Microbursts and massive crashing precipitation hit my nose. Rainwater is a protective coating that covers my body, sealing in beer and good humor. Nothing can crack the pure enjoyment of these elements that lash us. We throw plastic bottles of schnapps at one another, using its heat to stoke our defiant fires. Still our rafts move ahead, oars in the current, moving downriver.
The rain slows and stops within an hour. Small blonde adventurers emerge from their vinyl den, shrilly enjoying the break in the storm. There is plenty of time to enjoy the increasing spread of the valley as it widens, very green and inviting at this time of year. On the approach to Split Mountain everyone enjoys the return of the sun and laughs at the wet whipping that has passed. Thinking about it now, I realize that we did not have to run a single rapid during that downpour.

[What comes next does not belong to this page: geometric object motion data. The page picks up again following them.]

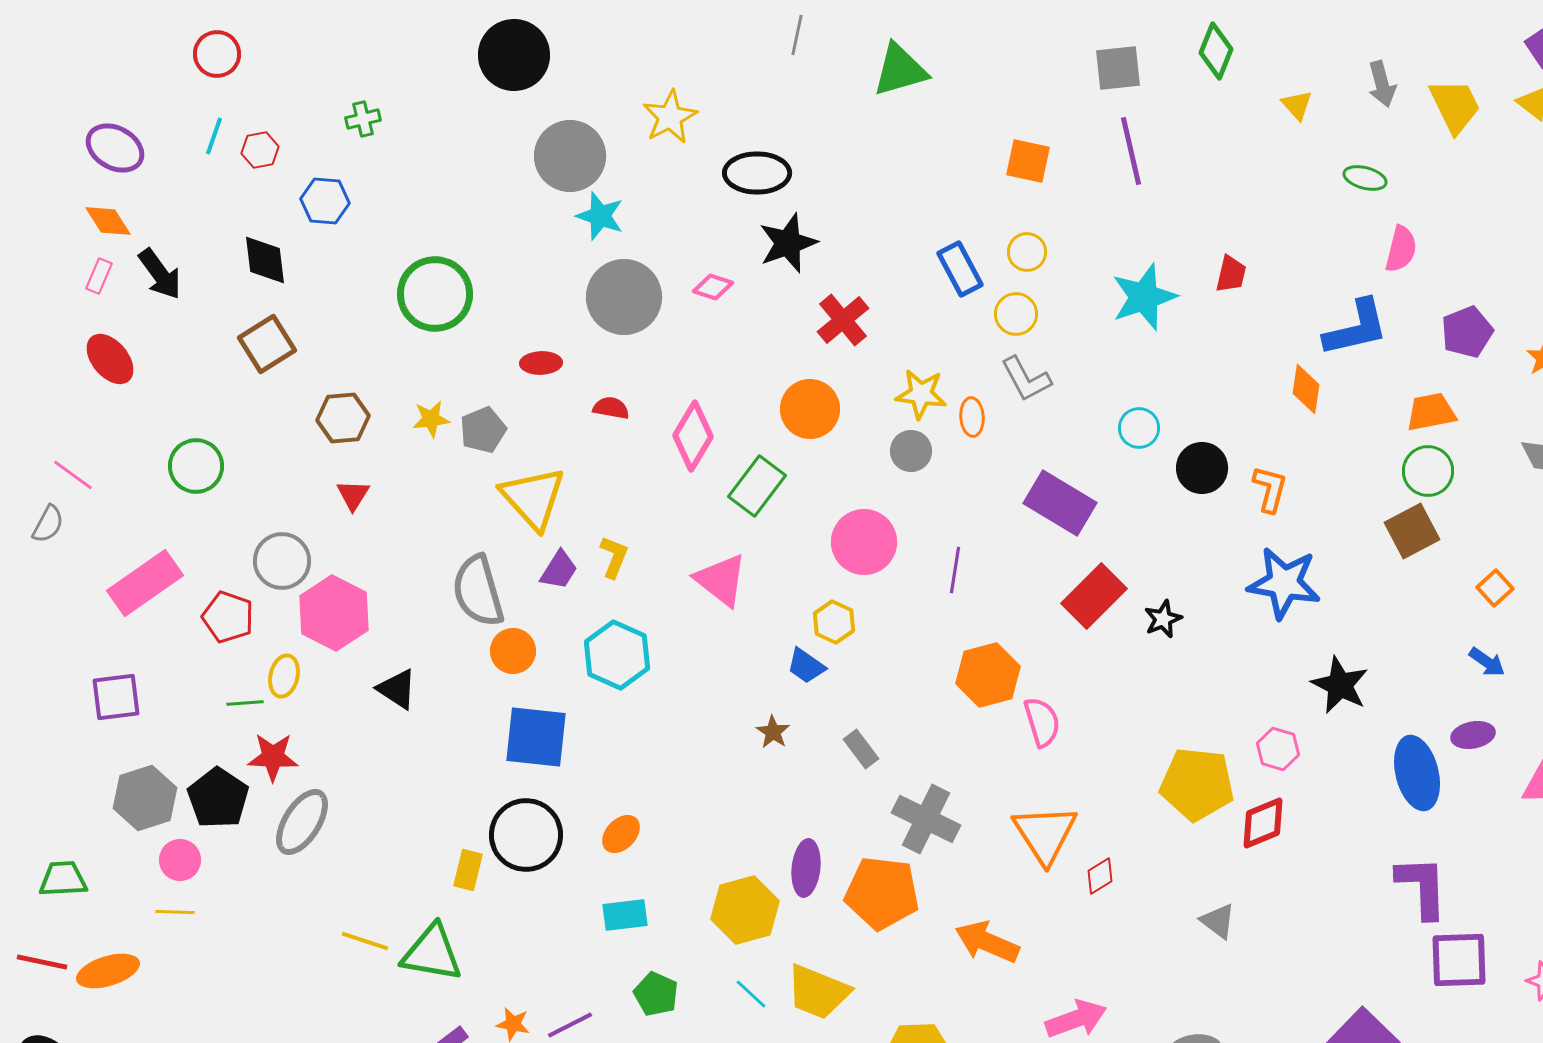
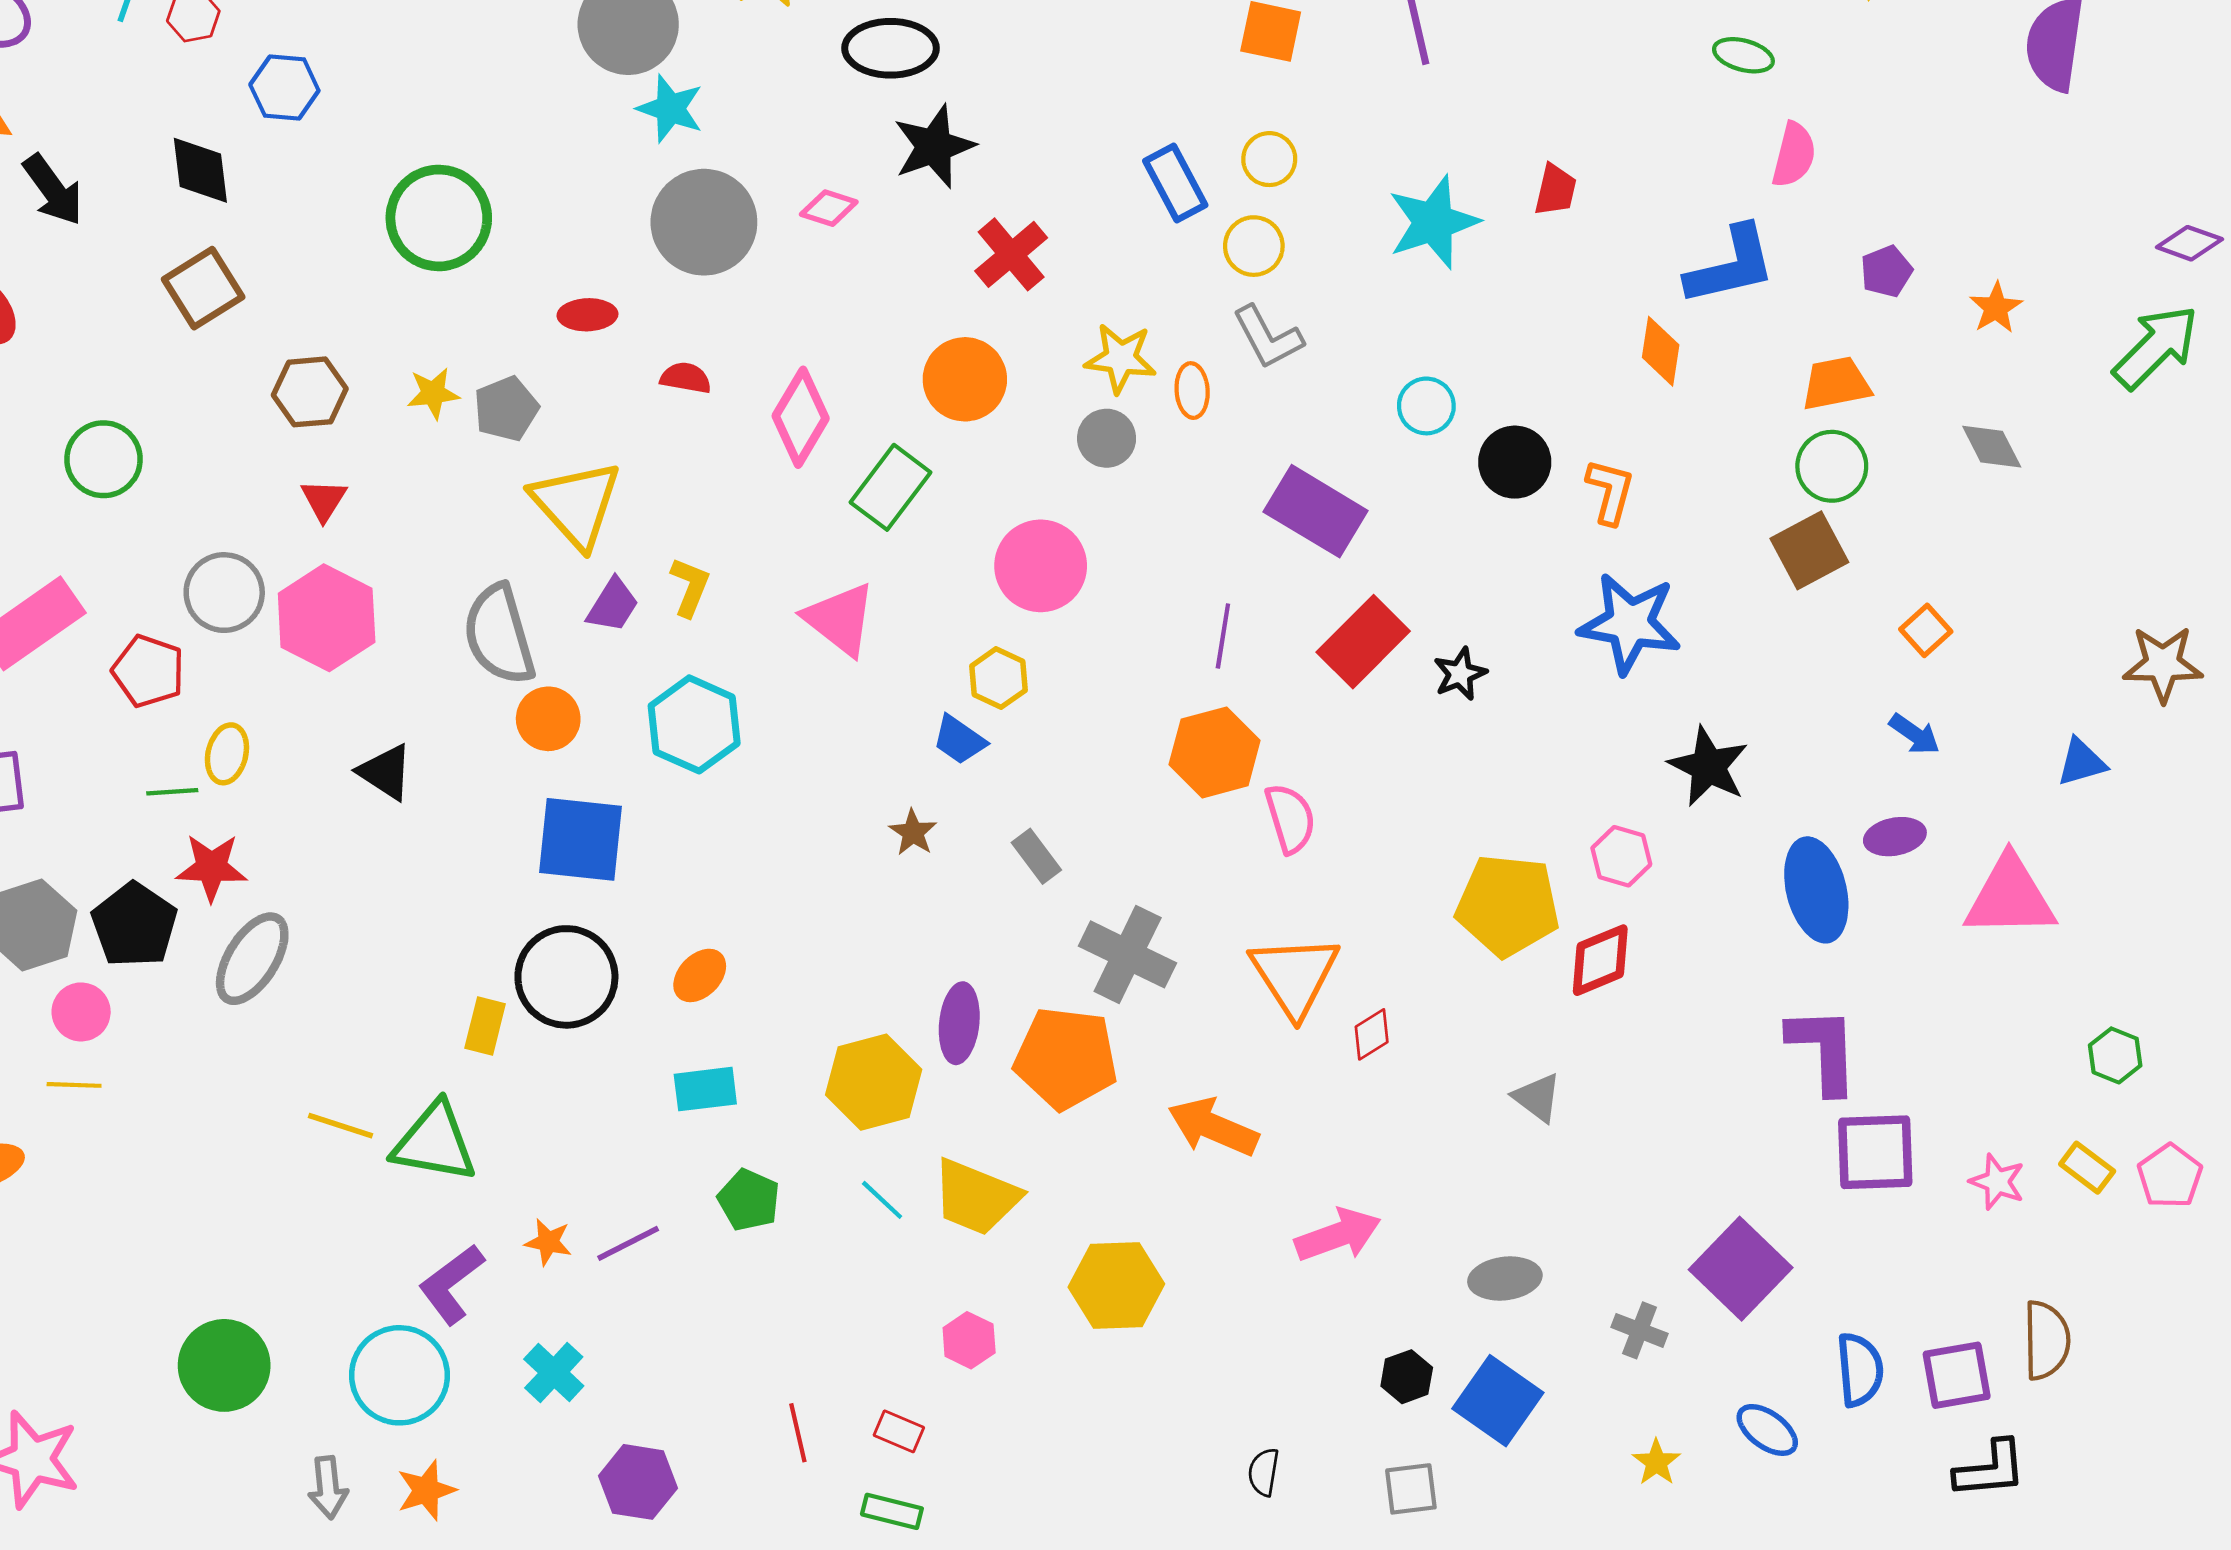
purple pentagon: (1467, 332) -> (1886, 271), size x0.7
purple line: (955, 570) -> (1223, 636), moved
pink hexagon: (334, 613) -> (327, 618), moved

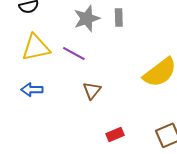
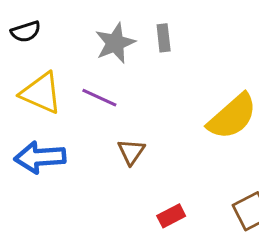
yellow triangle: (36, 48) -> (41, 93), turned 40
blue arrow: (32, 90) -> (40, 157), size x1.5

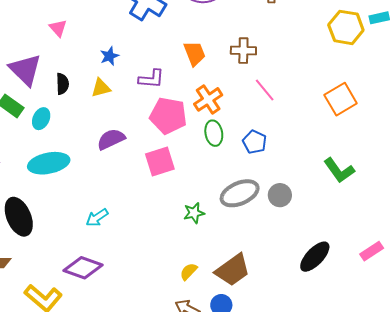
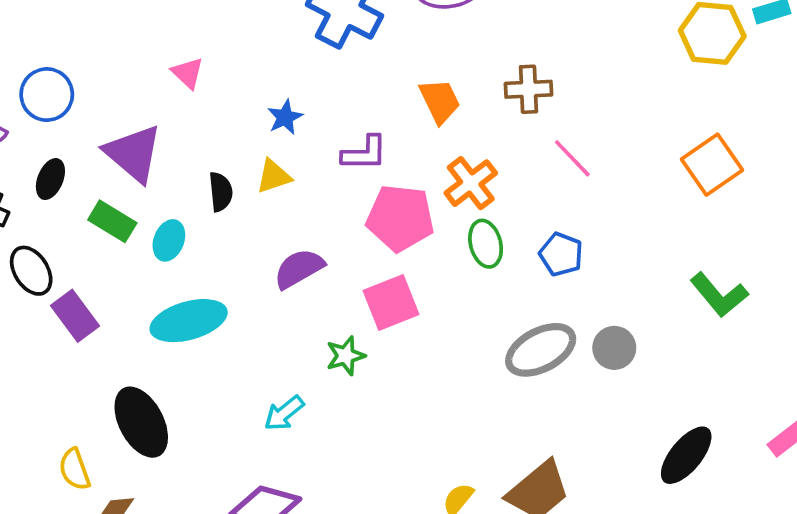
black semicircle: (62, 84) -> (221, 192), moved
green star: (194, 213) -> (346, 356), moved

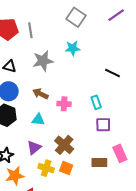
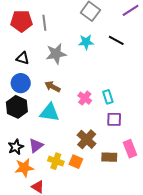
black line: (112, 73) -> (116, 40), moved
pink cross: (64, 104) -> (85, 98), moved, turned 32
cyan triangle: (38, 120) -> (50, 112), size x1.5
brown cross: (64, 145) -> (87, 139), moved
purple triangle: (34, 148) -> (36, 145), moved

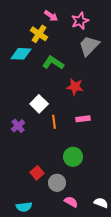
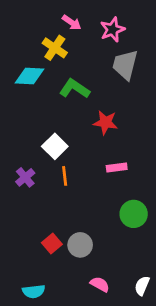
gray trapezoid: (89, 46) -> (125, 65), turned -30
orange line: (54, 122) -> (65, 176), moved
green circle: (73, 157) -> (134, 214), moved
gray circle: (57, 183) -> (80, 245), moved
white semicircle: (101, 203) -> (142, 286), turned -88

The put-in at the entrance to Split Mountain trips is our last on-river rest stop, and here we meet the most interesting group that we have seen. Eighteen or 20 people from Idaho, Oregon and Utah are on rafts, supporting inflatable and regular plastic kayaks. The thing that really gives me hope for the future is this: At least half of these boaters were youngsters from 12 to 17. One girl about 15 proudly tells me of her trip through Hell’s Half Mile in a rubber ducky. I admired her, knowing that I would have been quite nervous in a kayak, much less one of those inflatable ones. These families really have a handle on the kind of time to spend with their kids, and I admire that the most.
Moonshine, SOB and Schoolboy rapids have all been known to snare the unwary. Our adrenaline rises for these last few rides through big waves, some standing 7-feet high. Then the final bend in the river is reached, and around it we find the take-out.
After breaking down the boats we drive 100 meters to the campsite and settle in for a barbecue. That evening we talk to the river ranger and nod knowingly at one another when he tells us that the flow at this point is currently 12,000 cubic feet per second. We joke with him, claiming that at least half of that came from the hour of rain that hit us. It almost feels like another river night: We still sleep within the gentle crashing of river riffles, canyon walls, and the crystal starred sky still cover us.
Friday morning, June 28, is our first day back to civilization. A “Universal Grandma” drives up in her park maintenance vehicle as we pack the trailer for the road trip home at the Gates of Lodore campground. She is one in a million retired Americans, spends her days cleaning the bathrooms and campsites of this federal recreational facility.
On the way out of Dinosaur Monument, we stop and visit the Dinosaur Quarry. It’s the working area built around a cliff that holds many dinosaur skeletons, an entire fossilized stream bank. Hollywood special effects are not needed to help you feel the immensity contained here. You can touch their leg bones, their skulls, look way up as you stand next to them. On the lowest level we read the labels of crates, packed with huge fossils wrapped in plaster, bound for museums all over the world.
Each week since the trip, I hear the water from Lodore more faintly. Even the hour-long kayak run through town (Yampa River through Steamboat Springs) is too low to get me high.